I can only presume this is a matter of cost, although I do wonder just what percentage of cost to the UK it is, in relation to the Euro hundreds of millions that has been donated to complete the Chernobyl Sarcophagus Mk II.  How much did the UK put into that additional sum, on top of what has already been donated over the years?

I’d wager far more than waving a few Visa fees for those that suffer the on-going effects from that tragedy.

Maybe it isn’t about costs?  Possibly I have headed up the wrong path?

Could it be that the UK simply doesn’t want these children to visit anymore and the reintroduction of fees is a deliberate additional hurdle?

But no, that can’t be.  The UK’s consistently declared position over Ukraine is that it supports Visa-free travel for all Ukrainian citizens  within the EU and the people to people contact that brings.  In light of that support for abolishing Visas for Ukrainians with the EU, it would make no sense to add additional hurdles to such a small number of people, when championing the removal of Visas for all the people.

Well, maybe it can make sense.

After all, it is very easy to be a vocal supporter of such a policy if you know nations such as Germany are opposed and with kibosh any real chance of that happening in the near future.  The UK gains favour with Ukraine for the vocal support, even if actually against what it is supporting, safe in the knowledge others will continually stop it happening.

The added bonus is that supporting Ukrainian Visa-free with the EU doesn’t necessarily mean supporting Visa-free with the UK does it.  After all, the UK is not within the Schengen agreement.  The UK can sit back and see what happens before removing Visas for the UK.

Nevertheless, I am struggling to see a diplomatic, economic or political  reason for this change of policy that delivers anything positive for the UK, unless the additional savings equate to a better stocked wine cellar - by a bottle or two anyway - but it all adds up I suppose.

I can see the potential for a fair amount of negative public relations, possibly domestic in the UK and certainly regionally.

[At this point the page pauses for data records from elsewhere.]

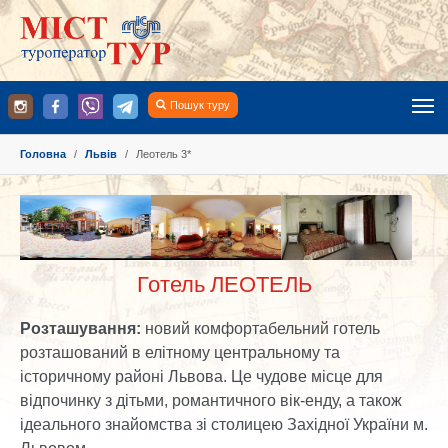
Пошук туру
You are here:
Головна
Львів
Леотель 3*
Show larger version
Show larger version
Show larger version
Готель ЛЕОТЕЛЬ
Розташування:
новий комфортабельний готель
розташований в елітному центральному та
історичному районі Львова. Це чудове місце для
відпочинку з дітьми, романтичного вік-енду, а також
ідеального знайомства зі столицею Західної України м.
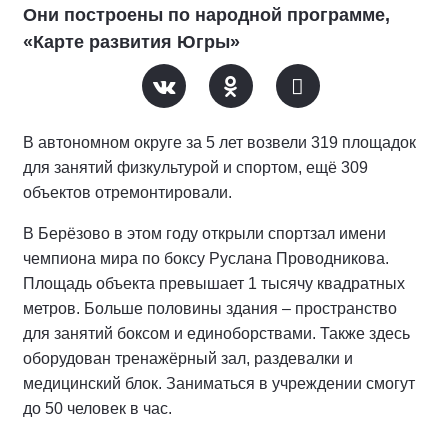
Они построены по народной программе,
«Карте развития Югры»
В автономном округе за 5 лет возвели 319 площадок
для занятий физкультурой и спортом, ещё 309
объектов отремонтировали.
В Берёзово в этом году открыли спортзал имени
чемпиона мира по боксу Руслана Проводникова.
Площадь объекта превышает 1 тысячу квадратных
метров. Больше половины здания – пространство
для занятий боксом и единоборствами. Также здесь
оборудован тренажёрный зал, раздевалки и
медицинский блок. Заниматься в учреждении смогут
до 50 человек в час.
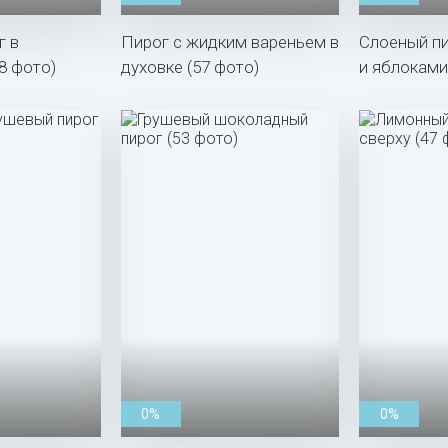
г в
Пирог с жидким вареньем в
Слоеный пи
8 фото)
духовке (57 фото)
и яблоками
0%
0%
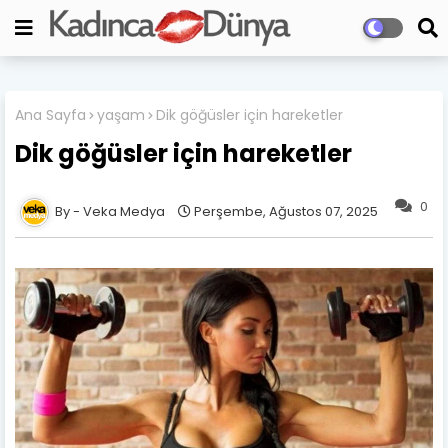
Ana Sayfa
yaşam
Dik göğüsler için hareketler
Dik göğüsler için hareketler
0
Veka Medya
Perşembe, Ağustos 07, 2025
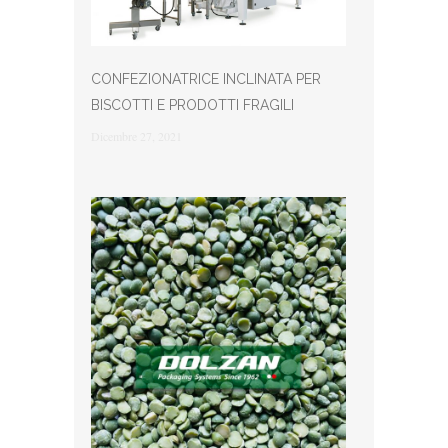
CONFEZIONATRICE INCLINATA PER
BISCOTTI E PRODOTTI FRAGILI
Dicembre 27, 2021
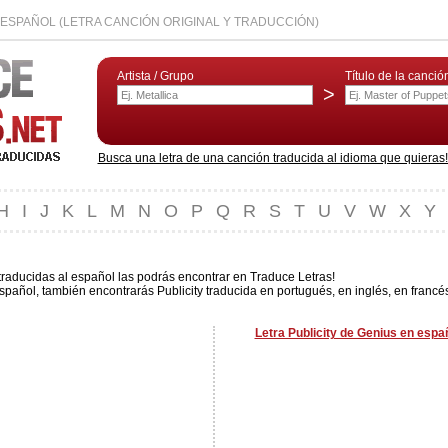
 ESPAÑOL (LETRA CANCIÓN ORIGINAL Y TRADUCCIÓN)
Artista / Grupo
Título de la canció
>
Busca una letra de una canción traducida al idioma que quieras! L
H
I
J
K
L
M
N
O
P
Q
R
S
T
U
V
W
X
Y
traducidas al español las podrás encontrar en Traduce Letras!
spañol, también encontrarás Publicity traducida en portugués, en inglés, en francé
Letra Publicity de Genius en espa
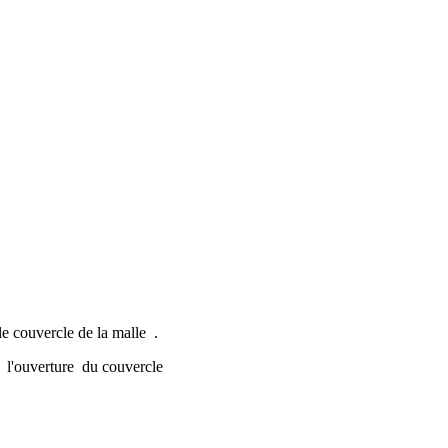
e couvercle de la malle .
e l'ouverture du couvercle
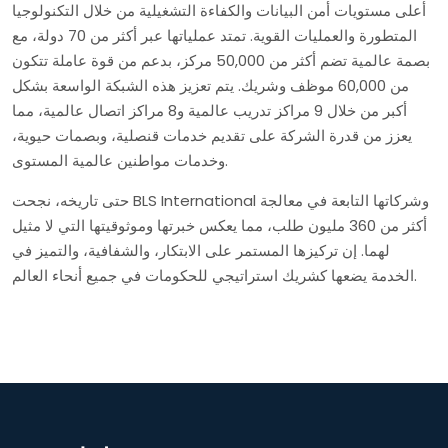
أعلى مستويات أمن البيانات والكفاءة التشغيلية من خلال التكنولوجيا
المتطورة والعمليات القوية. تمتد عملياتها عبر أكثر من 70 دولة، مع
بصمة عالمية تضم أكثر من 50,000 مركز، بدعم من قوة عاملة تتكون
من 60,000 موظف وشريك. يتم تعزيز هذه الشبكة الواسعة بشكل
أكبر من خلال 9 مراكز تدريب عالمية و8 مراكز اتصال عالمية، مما
يعزز من قدرة الشركة على تقديم خدمات قنصلية، وبصمات حيوية،
وخدمات مواطنين عالمية المستوى.
حتى تاريخه، نجحت BLS International وشركاتها التابعة في معالجة
أكثر من 360 مليون طلب، مما يعكس خبرتها وموثوقيتها التي لا مثيل
لهما. إن تركيزها المستمر على الابتكار، والشفافية، والتميز في
الخدمة يضعها كشريك استراتيجي للحكومات في جميع أنحاء العالم.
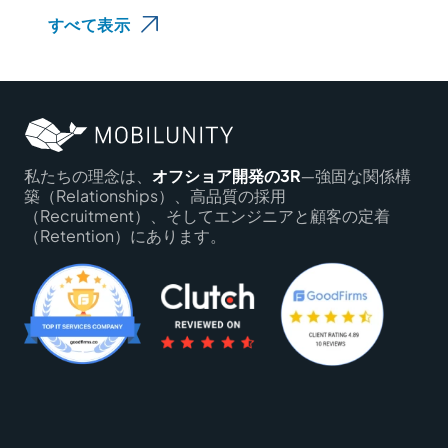
すべて表示
私たちの理念は、
オフショア開発の3R
―強固な関係構
築（Relationships）、高品質の採用
（Recruitment）、そしてエンジニアと顧客の定着
（Retention）にあります。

It seems strange to be continuing to acknowledge the on-going legacy of Chernobyl by throwing in a few million quid into the EU pot aimed at finally sealing the leaking reactor and yet to be quibbling over the cost of 6 month visitors Visas for a small number of sick children.

It would be bizarre to throw additional hurdles in the way of such children getting Visas when the UK official line is to support Ukrainian people to people contact via Visa-free with the EU - or has that long standing policy changed?

Maybe it is me that is muddleheaded.  Am I missing something obvious whereby this policy change is clearly in the interest of the UK?

This leaves me considering the possibility that this policy is the British “tat” for a Ukrainian diplomatic or political “tit” and whilst the “tat” may not be directly connected to the offending “tit” in this “tit-for-tat”, we all know that everything is connected even when it appears not to be.

Regardless, do feel free to enlighten me as this will be incredibly hard to justify when asked by the Ukrainians I live amongst - and I do always try to justify the actions of the UK positively where ever possible when asked, even if I don’t agree with them personally.